▶ YOUR TASK
In the opera review, which singer plays both the Marchese and the Father Superior?

▶ EXCERPTED PASSAGE

☆ ☆ ☆ ☆

The Marchese di Calatrava, Leonora’s father. A short role, but a key one. He has the first lines in the opera. (“Good night, my daughter. Goodbye, beloved.” But then he spots the balcony door Leonora has left open for Alvaro’s arrival, and closes it.) A part for basso, which Trelinski has doubled with the more extensive one of the Father Superior, in an attempt to persuade us of a rigid patriarchal presence that keeps Leonora, figuratively and literally, under lock and key. That is quite unnecessary, since Verdi has already seen to it that we will sympathize with the protagonist couple’s rebellion, and will understand that the Marchese conducts himself according to a rigid Spanish code of honor and family. It is the same code that another basso, Don Ruy Gomez de Silva, follows in Ernani, and in its peak centuries it undeniably served to (among other things) keep women in “their place.” But it is also true (his music tells us this) that the Marchese truly loves his daughter, and that his sense of patriarchal duty is not all that different from that of any responsible father seeking to protect his child from what he not unreasonably sees as a terrible match. We should note that as his short time before us expires, the Marchese etches in what might as well be stone a version of Destiny familiar from other Verdi operas and their theatrical sources: a father’s curse, which will home in on its victims, time and distance notwithstanding, in the end.
There is a racial element in the Marchese’s disapproval of Alvaro, but it is expunged in the present production by casting a black singer, Solomon Howard, as both the Marchese and the Father Superior. Expunged to the eye, that is. It’s still there to the ear, if anyone’s listening. Howard, with a good bass instrument, was unable to invest his singing with either the dignified authority or the warm solicitude written into the part. But how could he? Trelinski shows him as a drunken military who staggers in to collapse on the couch.

☆ ☆ ☆ ☆

▶ DATASET ENTRIES
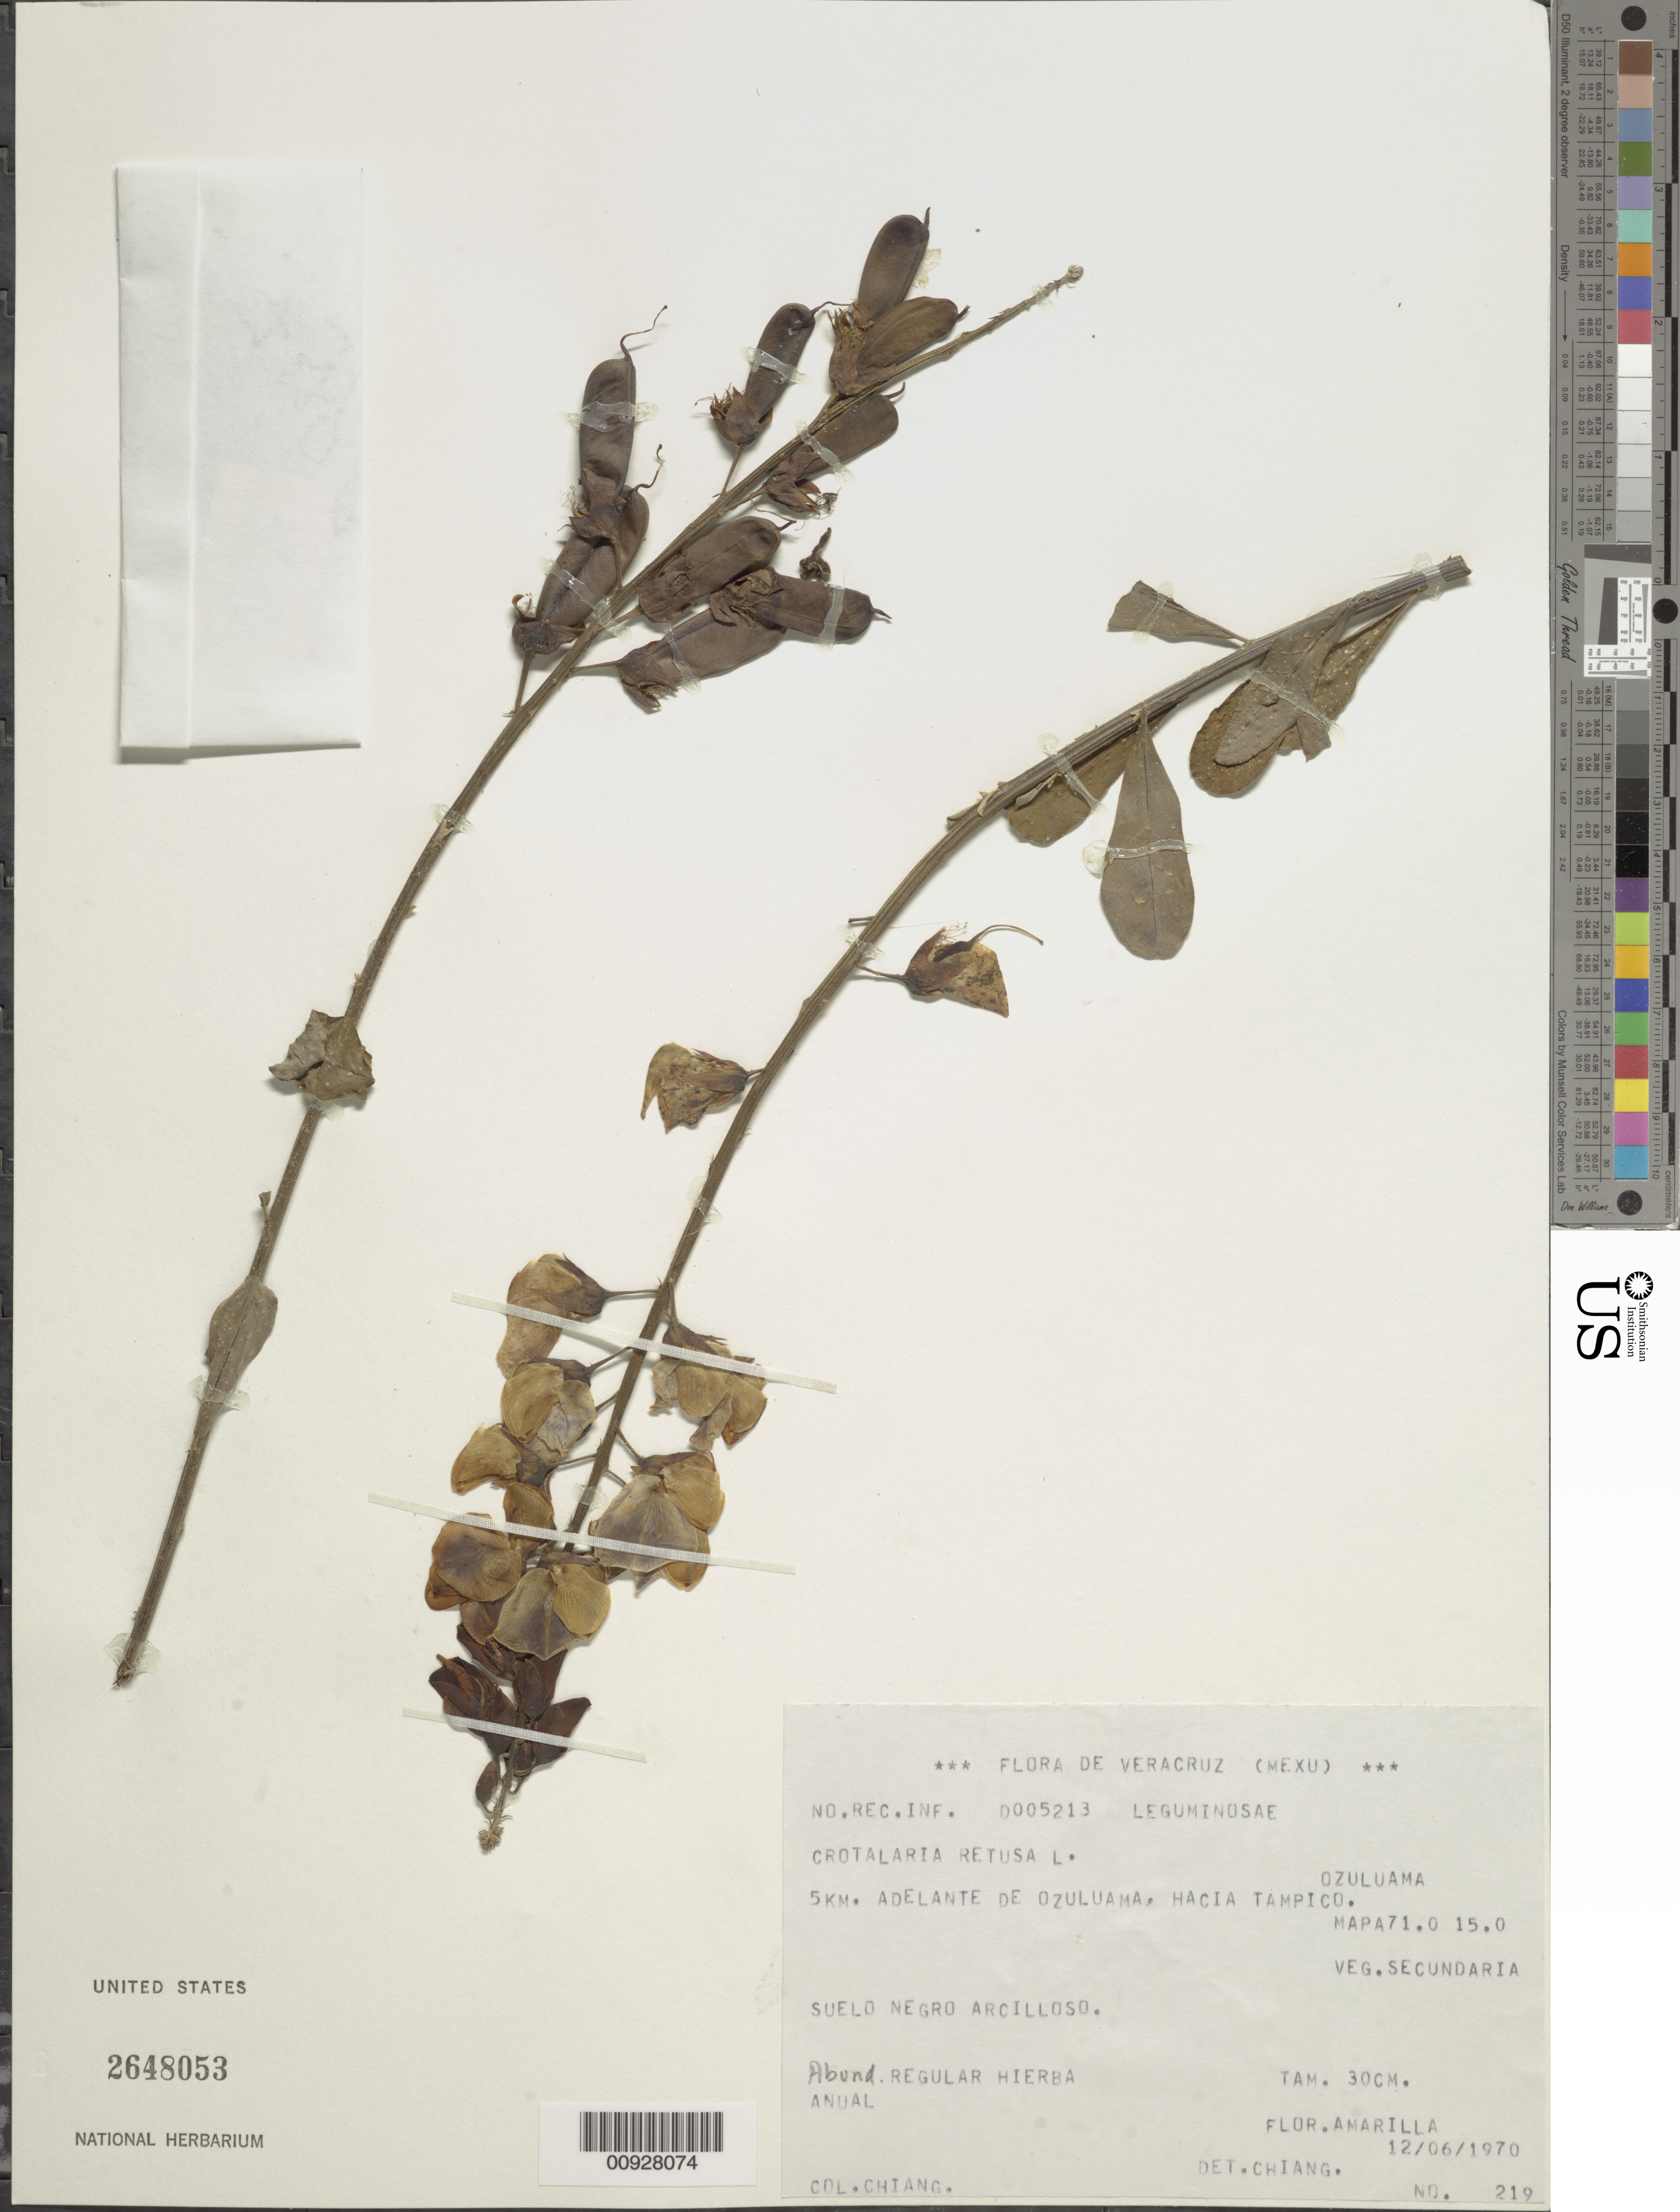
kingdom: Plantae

☆ ☆ ☆ ☆

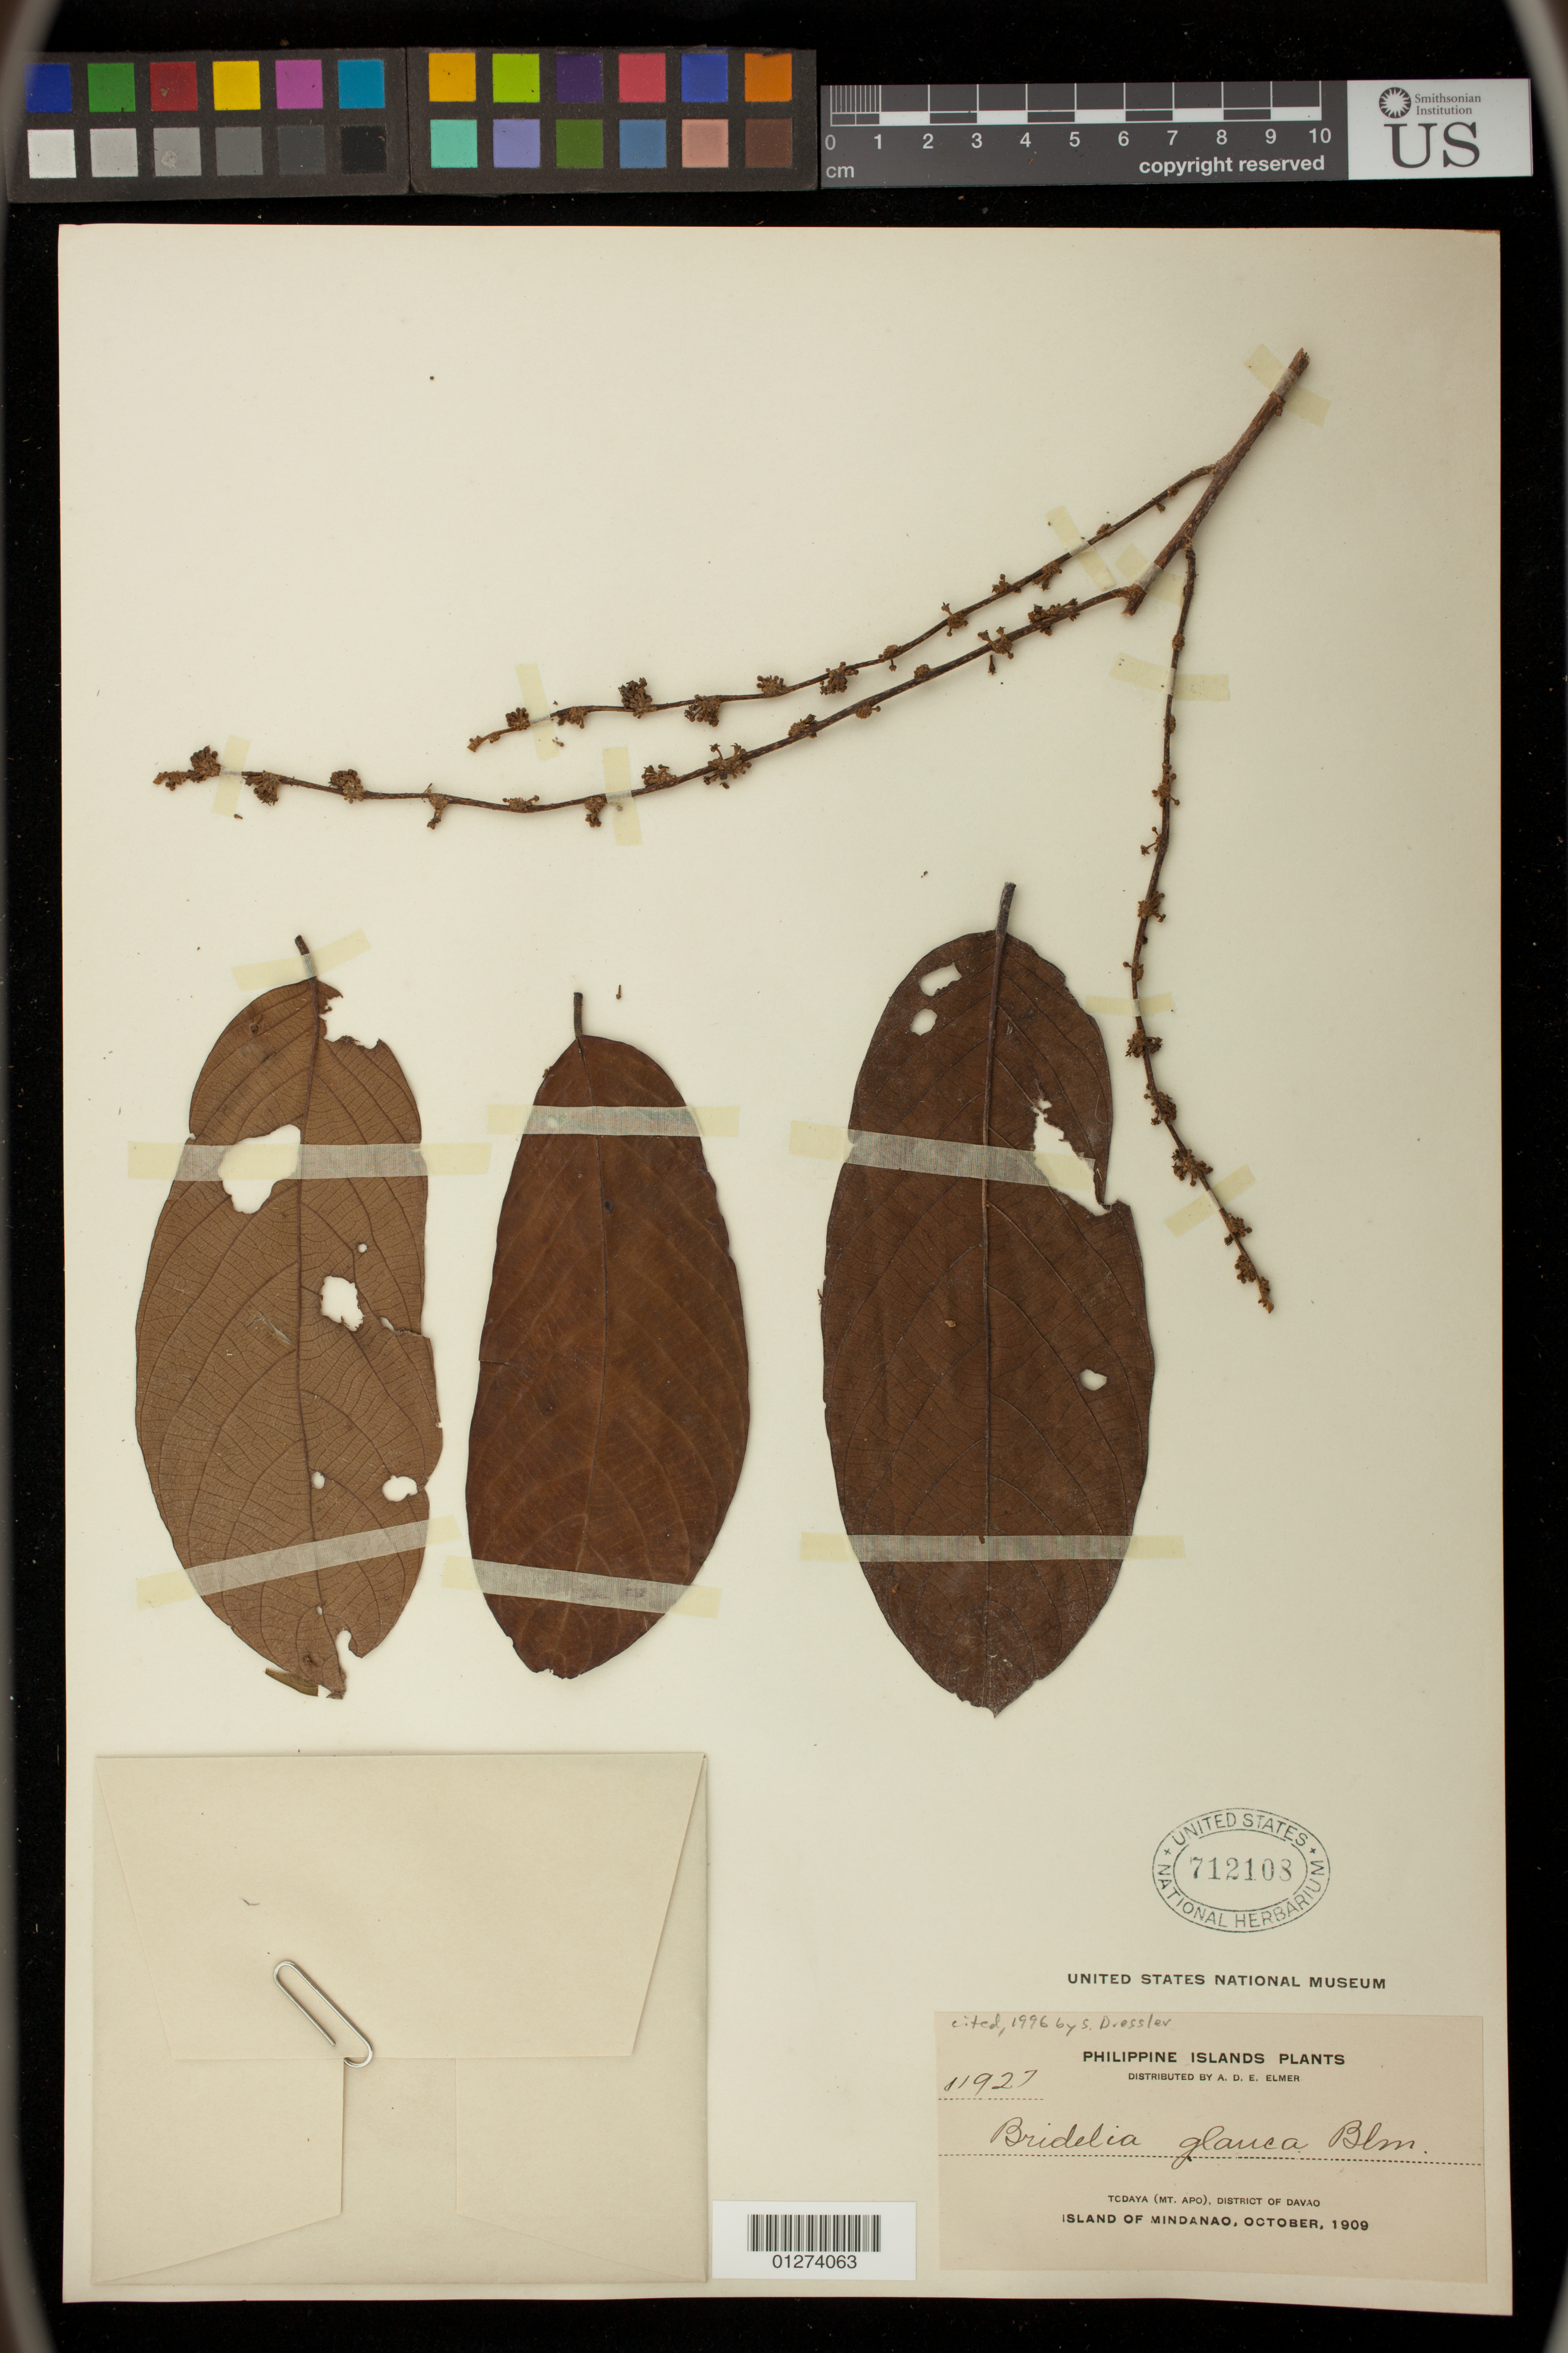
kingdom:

☆ ☆ ☆ ☆

▶ WRITTEN ANSWER
Solomon Howard